Subtitle Data Saved as .srt or in project metadata in the same folder.

💡 Tips

  • To create emotional or character changes mid-dialogue,
    split sentences and apply different settings per line.
  • You can mix COEIROINK and Hailuo —
    for example, use COEIROINK for Japanese lines and Hailuo for Korean narration.

4. Adding to the Timeline

Generated or imported sounds can be dragged directly onto the timeline.
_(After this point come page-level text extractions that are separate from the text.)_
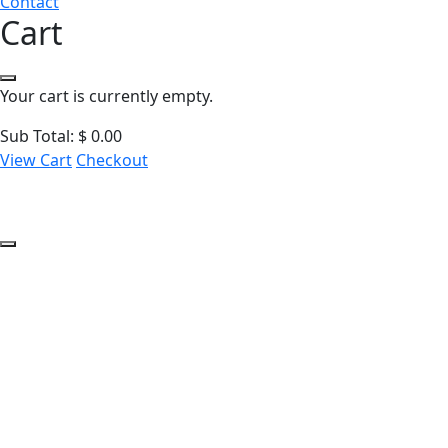
Contact
Cart
Your cart is currently empty.
Sub Total:
$
0.00
View Cart
Checkout
Introduction to Cy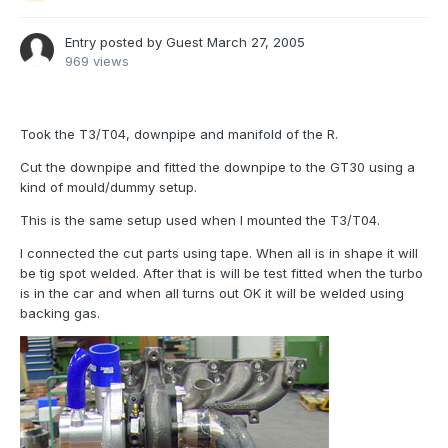
Entry posted by Guest
March 27, 2005
969 views
Took the T3/T04, downpipe and manifold of the R.
Cut the downpipe and fitted the downpipe to the GT30 using a
kind of mould/dummy setup.
This is the same setup used when I mounted the T3/T04.
I connected the cut parts using tape. When all is in shape it will
be tig spot welded. After that is will be test fitted when the turbo
is in the car and when all turns out OK it will be welded using
backing gas.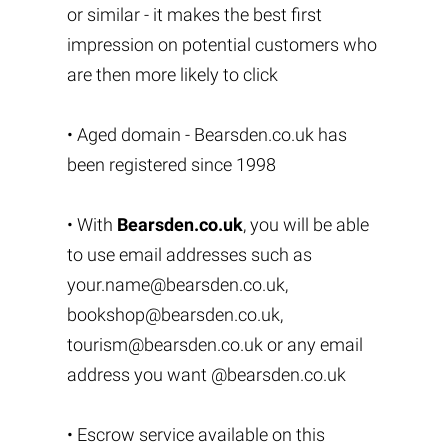
or similar - it makes the best first
impression on potential customers who
are then more likely to click
• Aged domain - Bearsden.co.uk has
been registered since 1998
• With
Bearsden.co.uk
, you will be able
to use email addresses such as
your.name@bearsden.co.uk
,
bookshop@bearsden.co.uk
,
tourism@bearsden.co.uk
or any email
address you want @bearsden.co.uk
• Escrow service available on this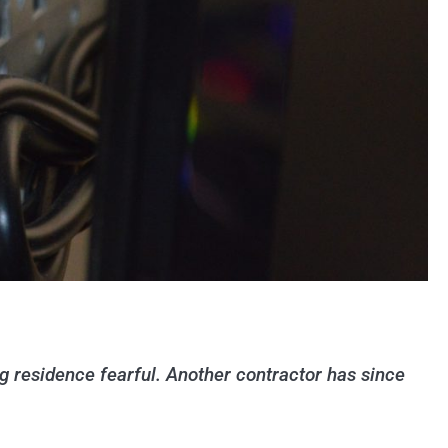
ng residence fearful. Another contractor has since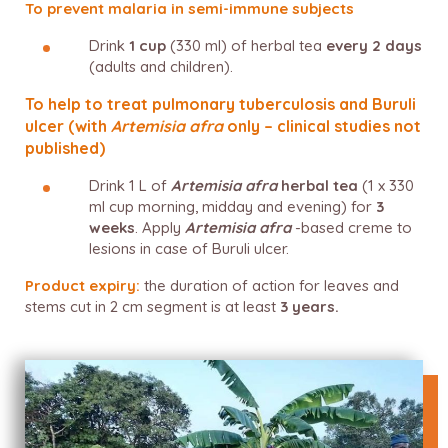
To prevent malaria in semi-immune subjects
Drink
1 cup
(330 ml) of herbal tea
every 2 days
(adults and children).
To help to treat pulmonary tuberculosis and Buruli
ulcer (with
Artemisia afra
only – clinical studies not
published)
Drink 1 L of
Artemisia afra
herbal tea
(1 x 330
ml cup morning, midday and evening) for
3
weeks
. Apply
Artemisia afra
-based creme to
lesions in case of Buruli ulcer.
Product expiry:
the duration of action for leaves and
stems cut in 2 cm segment is at least
3 years.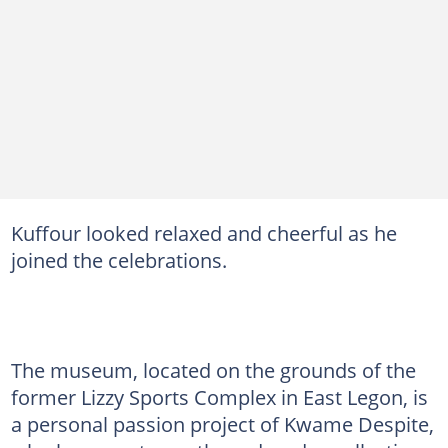
Kuffour looked relaxed and cheerful as he
joined the celebrations.
The museum, located on the grounds of the
former Lizzy Sports Complex in East Legon, is
a personal passion project of Kwame Despite,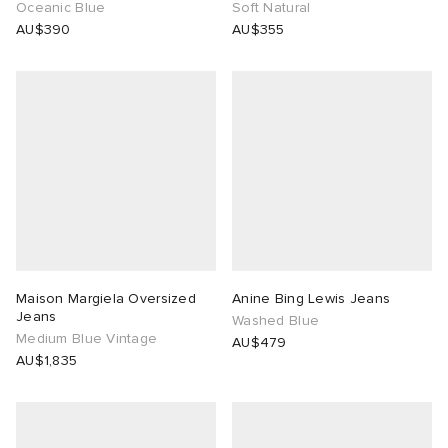
Oceanic Blue
Soft Natural
AU$390
AU$355
Maison Margiela Oversized
Anine Bing Lewis Jeans
Jeans
Washed Blue
Medium Blue Vintage
AU$479
AU$1,835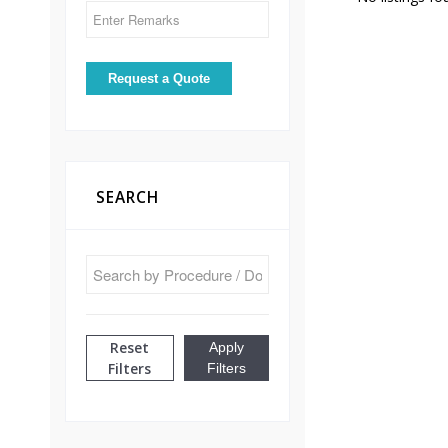
SEARCH
Reset
Apply
Filters
Filters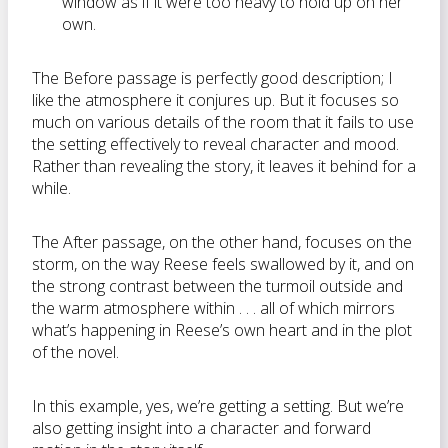
window as if it were too heavy to hold up on her
own.
The Before passage is perfectly good description; I
like the atmosphere it conjures up. But it focuses so
much on various details of the room that it fails to use
the setting effectively to reveal character and mood.
Rather than revealing the story, it leaves it behind for a
while.
The After passage, on the other hand, focuses on the
storm, on the way Reese feels swallowed by it, and on
the strong contrast between the turmoil outside and
the warm atmosphere within . . . all of which mirrors
what’s happening in Reese’s own heart and in the plot
of the novel.
In this example, yes, we’re getting a setting. But we’re
also getting insight into a character and forward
  • Drag a sound from the left list onto a track to create a node automatically.
  • Adjust duration and position in real time.
  • Combine multiple sounds for complex layered effects.

💡 Tip:
Sound nodes can be perfectly synchronized with other timeline elements
such as Live2D, UI, and event triggers.


🎚️ Sound Node Settings

Sounds added to the timeline can be fine-tuned through the Sound Settings Window.
Right-click a sound node and select “Edit,” or double-click it to open the settings.

sound-settings

Field Description
Start Time / End Time Define playback start and end points.
Loop When enabled, repeats the selected section.
Left / Right Volume Adjust stereo balance independently.

These options allow you to create spatial or looping effects for advanced audio design.